This is my first winter in Vermont, and I've really been aware of how much different snow, ice, and frost are up here, even compared to New Haven, just a few hours away. When it snows in single-digit (Fahrenheit) cold, you get a really different sort of effect than when it snows in thirty-degree mush. The flakes come down as flakes, like the ones you cut out from folded paper when you're a kid (but with proper sixty-degree symmetry, instead of ninety-degree symmetry). Sometimes they're spiky and blow around like little bits of down; sometimes they're plate-like and sparkle like glitter.
I've been trying to catch some of these pretty patterns with a camera, but it's not easy.

I increased the contrast on that image in photoshop, but I think that's fair. You can click these pictures to enlarge them a bit, as usual.

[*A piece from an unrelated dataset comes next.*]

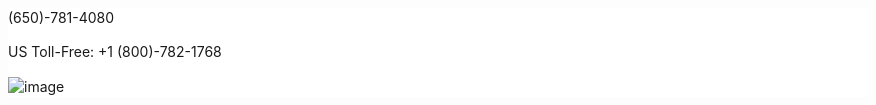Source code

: (650)-781-4080</p><p id="" class="">US Toll-Free: +1 (800)-782-1768</p>
![image](https://github.com/user-attachments/assets/a4e3fc8b-b499-4cd1-b633-11d6f140b80a)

Here's some frost on my windshield a couple of days ago.

It's really wonderful to live in a place where I wake up to that sort of beauty on a regular basis.
I haven't made any postcards of these images yet, but I get the feeling I probably will.
2 comments:
Wow I really like the top one especially. Is it falling snow, or what is it exactly? They really are text-book snowflakes. Funny.
They look like they're falling, but actually that's just a shot of a level surface covered with a couple of inches of snow. It's a very close-up image, obviously: those snowflakes are only a little bigger than an aspirin.